With respect to the effect of the proceeding on the First National Bank of Jeffersonville, the Bank first argues that the proceeding does not directly seek any relief against it. It further contends that even if the Court finds that the deed into the Daniels is void ab initio, and by reason thereof the mortgage is invalid, the proceeds of the loan were used by the Daniels to improve the property. Accordingly, the value of the property has been benefitted at the expense of the Bank, and the owner thereof will have thus been unjustly enriched. It argues that, therefore, either the mortgage should remain in force against the property, or the Bank should have an equitable lien thereon.

"Only a person having valid legal title to the property designated as security can mortgage it." Bergman on New York Mortgage Foreclosures §1.20, and cases cited in footnote 14 thereof; Crespino v. Greenpoint Mortgage Corp, 304 AD2d 608; GMAC Mortgage Corporation v. Chan, 56 AD3d 521; Miceli v. Riley, 79 AD2d 165, 170.)The mortgage here is thus invalid, as being incidental to the finding that the deed was void, and no further proceeding is required to establish that point. Nor does the Bank have any equitable claim on the property by reason of the fact that the money that it advanced may have gone into property improvements. That is, if a bank makes an unsecured loan, the proceeds of which are used to improve property, the [*7]bank has no resultant claim to a lien on that property.

The Bank's argument that it made a search of the title to the property is unavailing. It did not make a complete search, but, rather obtained what is designated as a "Last Owner Certificate," (Sur-Reply Affirmation of Kenneth Klein, Exhibit "A"). This showed only the deed into the Daniels, and did not establish the legitimacy of their title. Indeed, the Foundation was listed as the grantor, so that the Bank should have been on notice to check to see whether that conveyance had been properly made. The Bank's remedy is against the individuals who took out the loan. It is accordingly

ORDERED, that the mortgage made by Dominic J. Daniels and Gillian M. Daniels to The First National Bank of Jeffersonville, dated February 3, 2006, and recorded in the Office of the Sullivan County Clerk on February 17, 2006, in Liber 3114, page 400 is hereby declared to be null and void, and the Sullivan County Clerk is directed to mark his records accordingly.

The foregoing constitutes the decision and order of this Court.
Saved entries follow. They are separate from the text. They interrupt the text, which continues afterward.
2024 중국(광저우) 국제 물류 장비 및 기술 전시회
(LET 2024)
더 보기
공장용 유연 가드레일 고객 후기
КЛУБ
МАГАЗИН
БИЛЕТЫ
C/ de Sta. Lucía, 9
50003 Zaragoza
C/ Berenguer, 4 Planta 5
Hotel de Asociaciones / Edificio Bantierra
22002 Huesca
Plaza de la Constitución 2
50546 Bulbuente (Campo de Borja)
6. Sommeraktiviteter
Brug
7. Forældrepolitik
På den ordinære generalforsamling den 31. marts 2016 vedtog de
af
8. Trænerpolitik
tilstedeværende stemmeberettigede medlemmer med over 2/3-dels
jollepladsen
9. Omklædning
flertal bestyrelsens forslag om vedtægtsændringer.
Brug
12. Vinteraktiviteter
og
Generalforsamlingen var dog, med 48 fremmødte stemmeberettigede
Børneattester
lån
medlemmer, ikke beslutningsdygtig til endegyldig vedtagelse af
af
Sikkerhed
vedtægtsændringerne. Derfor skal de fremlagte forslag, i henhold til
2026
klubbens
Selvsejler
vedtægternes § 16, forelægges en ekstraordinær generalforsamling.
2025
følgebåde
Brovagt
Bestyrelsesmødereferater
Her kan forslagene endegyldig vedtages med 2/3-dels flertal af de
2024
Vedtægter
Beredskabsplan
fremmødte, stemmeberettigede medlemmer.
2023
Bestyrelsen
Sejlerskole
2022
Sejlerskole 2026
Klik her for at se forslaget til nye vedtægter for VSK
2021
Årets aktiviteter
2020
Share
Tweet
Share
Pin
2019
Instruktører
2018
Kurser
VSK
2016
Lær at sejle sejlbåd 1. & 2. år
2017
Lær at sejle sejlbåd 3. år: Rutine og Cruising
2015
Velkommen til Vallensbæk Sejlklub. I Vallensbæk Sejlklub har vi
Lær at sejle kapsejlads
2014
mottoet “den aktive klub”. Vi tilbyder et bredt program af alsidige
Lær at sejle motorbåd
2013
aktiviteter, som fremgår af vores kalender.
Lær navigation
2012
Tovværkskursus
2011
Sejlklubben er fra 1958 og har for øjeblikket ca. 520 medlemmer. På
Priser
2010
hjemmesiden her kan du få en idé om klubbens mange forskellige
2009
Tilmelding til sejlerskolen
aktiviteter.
Dated: Monticello, New York

October 28, 2009

E N T E R:

s/ Burton LedinaBURTON LEDINA, A.J.S.C. Footnotes

Footnote 1: In paragraph Sixteenth, Mr. Daniels states that he disagrees with Mr. Garin's statements that public grants or private contributions were used for anything other than restoration of the facade of the building, maintaining that funds for rehabilitation of the building came from the loan secured by the mortgage obtained by him and his wife not from those other sources. However, this does not refer to the allegations of paragraph 6 of Garin's affirmation, which deal with the incorporation of the Foundation. They more likely apply to paragraph 9 of the affirmation.

Footnote 2: The petitioner argues that the rent on the premises should be set at some $1,900.00 per month (Reply Affirmation, ¶6), which at five and one-half year's occupancy (66 months) could be as much as $125,000.00, and which amount would more than cancel any equitable claim of the Daniels for reimbursement for moneys invested in improvements. Mr. Daniels disagrees that the property could have been rented for that amount (Sur-reply affidavit ¶15), but the rent owed is, in any case, significant.